The era of post-truth politics is now in full swing

It must be exhausting. I mean, really exhausting, like running up eight flights of stairs or lifting a sofa above your head. To engage with, and believe even a fraction of, the stupefyingly stupid stuff on social media about the Labour party must be like being Eddie Izzard’s running buddy.

And yet, there is a growing army within the Labour party’s ever-expanding ranks who thrive on it. You know the kind of thing: Tony Blair lost five million votes (oops, that was careless); Ed Miliband did better in England than Blair; Jeremy Corbyn won the elections in 2016 by beating the Tories; the BBC, and specifically Laura Kuenssberg, is under the control of Rupert Murdoch; the ‘MSM’ is a giant conspiracy to prevent the ‘sheeple’ from waking up and seeing the truth.

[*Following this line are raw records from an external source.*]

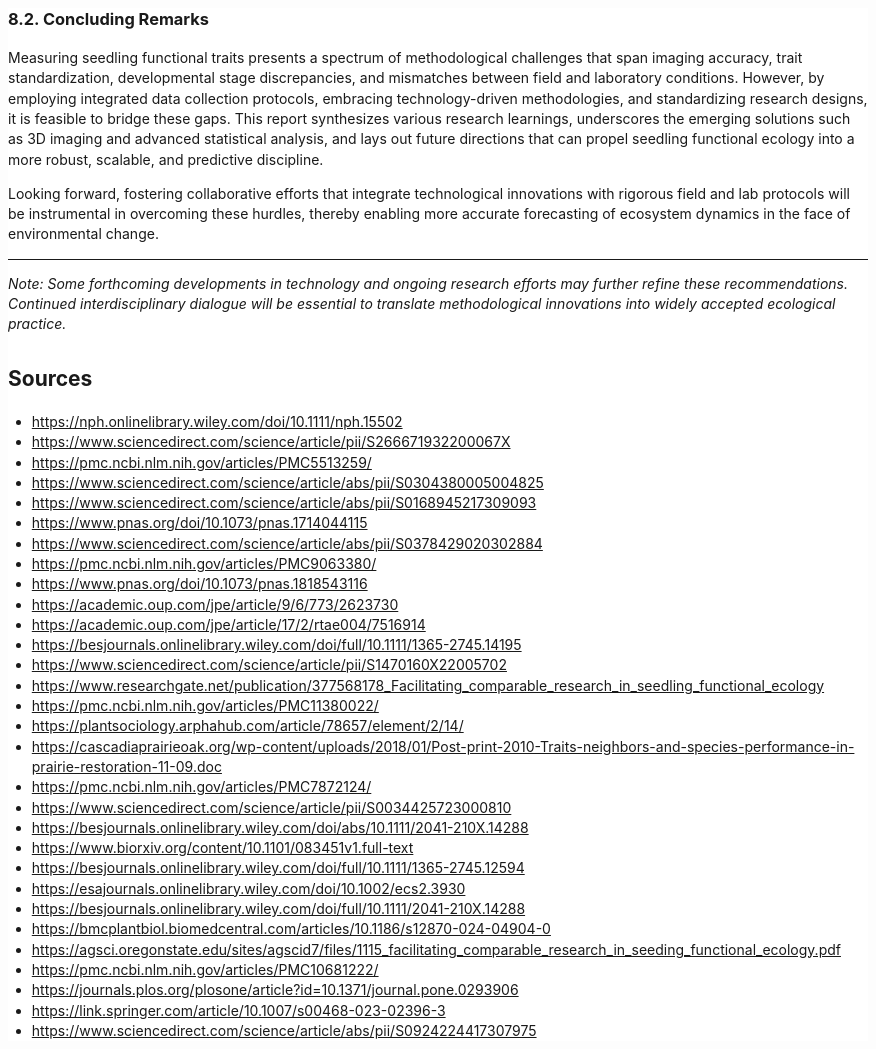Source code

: ### 8.2. Concluding Remarks

Measuring seedling functional traits presents a spectrum of methodological challenges that span imaging accuracy, trait standardization, developmental stage discrepancies, and mismatches between field and laboratory conditions. However, by employing integrated data collection protocols, embracing technology-driven methodologies, and standardizing research designs, it is feasible to bridge these gaps. This report synthesizes various research learnings, underscores the emerging solutions such as 3D imaging and advanced statistical analysis, and lays out future directions that can propel seedling functional ecology into a more robust, scalable, and predictive discipline.

Looking forward, fostering collaborative efforts that integrate technological innovations with rigorous field and lab protocols will be instrumental in overcoming these hurdles, thereby enabling more accurate forecasting of ecosystem dynamics in the face of environmental change.

---

*Note: Some forthcoming developments in technology and ongoing research efforts may further refine these recommendations. Continued interdisciplinary dialogue will be essential to translate methodological innovations into widely accepted ecological practice.*

## Sources

- https://nph.onlinelibrary.wiley.com/doi/10.1111/nph.15502
- https://www.sciencedirect.com/science/article/pii/S266671932200067X
- https://pmc.ncbi.nlm.nih.gov/articles/PMC5513259/
- https://www.sciencedirect.com/science/article/abs/pii/S0304380005004825
- https://www.sciencedirect.com/science/article/abs/pii/S0168945217309093
- https://www.pnas.org/doi/10.1073/pnas.1714044115
- https://www.sciencedirect.com/science/article/abs/pii/S0378429020302884
- https://pmc.ncbi.nlm.nih.gov/articles/PMC9063380/
- https://www.pnas.org/doi/10.1073/pnas.1818543116
- https://academic.oup.com/jpe/article/9/6/773/2623730
- https://academic.oup.com/jpe/article/17/2/rtae004/7516914
- https://besjournals.onlinelibrary.wiley.com/doi/full/10.1111/1365-2745.14195
- https://www.sciencedirect.com/science/article/pii/S1470160X22005702
- https://www.researchgate.net/publication/377568178_Facilitating_comparable_research_in_seedling_functional_ecology
- https://pmc.ncbi.nlm.nih.gov/articles/PMC11380022/
- https://plantsociology.arphahub.com/article/78657/element/2/14/
- https://cascadiaprairieoak.org/wp-content/uploads/2018/01/Post-print-2010-Traits-neighbors-and-species-performance-in-prairie-restoration-11-09.doc
- https://pmc.ncbi.nlm.nih.gov/articles/PMC7872124/
- https://www.sciencedirect.com/science/article/pii/S0034425723000810
- https://besjournals.onlinelibrary.wiley.com/doi/abs/10.1111/2041-210X.14288
- https://www.biorxiv.org/content/10.1101/083451v1.full-text
- https://besjournals.onlinelibrary.wiley.com/doi/full/10.1111/1365-2745.12594
- https://esajournals.onlinelibrary.wiley.com/doi/10.1002/ecs2.3930
- https://besjournals.onlinelibrary.wiley.com/doi/full/10.1111/2041-210X.14288
- https://bmcplantbiol.biomedcentral.com/articles/10.1186/s12870-024-04904-0
- https://agsci.oregonstate.edu/sites/agscid7/files/1115_facilitating_comparable_research_in_seeding_functional_ecology.pdf
- https://pmc.ncbi.nlm.nih.gov/articles/PMC10681222/
- https://journals.plos.org/plosone/article?id=10.1371/journal.pone.0293906
- https://link.springer.com/article/10.1007/s00468-023-02396-3
- https://www.sciencedirect.com/science/article/abs/pii/S0924224417307975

George Orwell understood it well in Nineteen Eighty-Four, where he describes doublethink as the ability ‘to tell deliberate lies while genuinely believing in them, to forget any fact that has become inconvenient, and then, when it becomes necessary again, to draw it back from oblivion for just as long as it is needed, to deny the existence of objective reality and all the while to take account of the reality which one denies.’

For most of us, the temptation is to see this endless nonsense repeated and retweeted and shrug our shoulders, in the hope that no sensible person could believe it. The problem is that by ignoring it and hoping it will go away, it takes root, like bindweed. Surely, we say, it is obvious that from the high point of 1997, Labour’s vote slowly declined, not least because several million of those who voted Labour in 1997 were dead 10 years later, as Richard Angell has pointed out. But wait – is that not a prominent member of the shadow Treasury team tweeting the nonsense, feeding the beast?

Surely, we say, no one really believes that Labour did well in the local elections, when we lost seats to the Tories? And yet, here is a map on Twitter showing swaths of red and a graph with bars of red, and it looks like we actually won. Even Private Eye has got in on the act, with a bar chart showing that in 1816 Labour had no councillors, and in 1916 Labour had some councillors, and in 2016 Labour has loads of councillors, so we must have won.

In London, of course, Sadiq Khan won because of Corbyn. We know this because a Green-supporting ‘comic’ on BBC Radio 4 says so on Twitter. And talking of the BBC, was it not disgusting how they disguised the true numbers attending that demo in Trafalgar Square? Luckily the true picture, showing over 100,000 people blocking every route in and out of the square, was put around the ‘Labour Party Forum’ on Facebook and the other tellers of truth.

Thousands of people, with votes in the Labour party, now believe in these conspiracies. Their paranoia is stoked by daily shovel-loads of myth, echoed and amplified on Twitter and Facebook. They believe that Corbyn is a surefire vote-winner, if only ‘the PLP’ would fall into line; that the country is crying out for Labour, if only the newspapers stopped being published; that victory can be ours, and it is just an online petition and a red-coloured bar chart away.

It is not just that this dulls their critical faculties, making objective thought near-impossible. It is what Jim Murphy has called ‘post-truth politics’. It is not even that it distances them further from the electorate, who by and large quite like the BBC and do not think it is an organ of Tory party propaganda.

Worse, it excuses failure. When defeats can be explained as victories, why bother seeking victories? When deficiencies in strategy and tactics can be obfuscated by attacks on the media or ‘the Blairites’, why be self-aware? When you lose the general election, it can be written up on The Canary as a victory for socialism, with a graph by Eoin Clarke, and tweets blaming Nicholas Watt. That is what Tony Benn said about Labour’s catastrophe in 1983, by the way: ‘eight million votes for socialism.’ Unfortunately, on the same day, thirteen million people (oops, I forgot they are called ‘sheeple’) voted for Margaret Thatcher.

The only answer lies in Lenin’s advice to the Bolsheviks in his April Theses: patiently explain. Patiently explain that you win elections by winning more votes in the right places. That most journalists report what they see and hear, not what Murdoch tells them to. That the BBC is worth defending from the Tories, not undermining by stupid petitions. That, guess what, the Matrix is just a film. The Truman Show, just a film. The Edge of Darkness – just a film. There is no conspiracy, just people desperate for a Labour government. If you want to exhaust yourself, go and knock on some doors.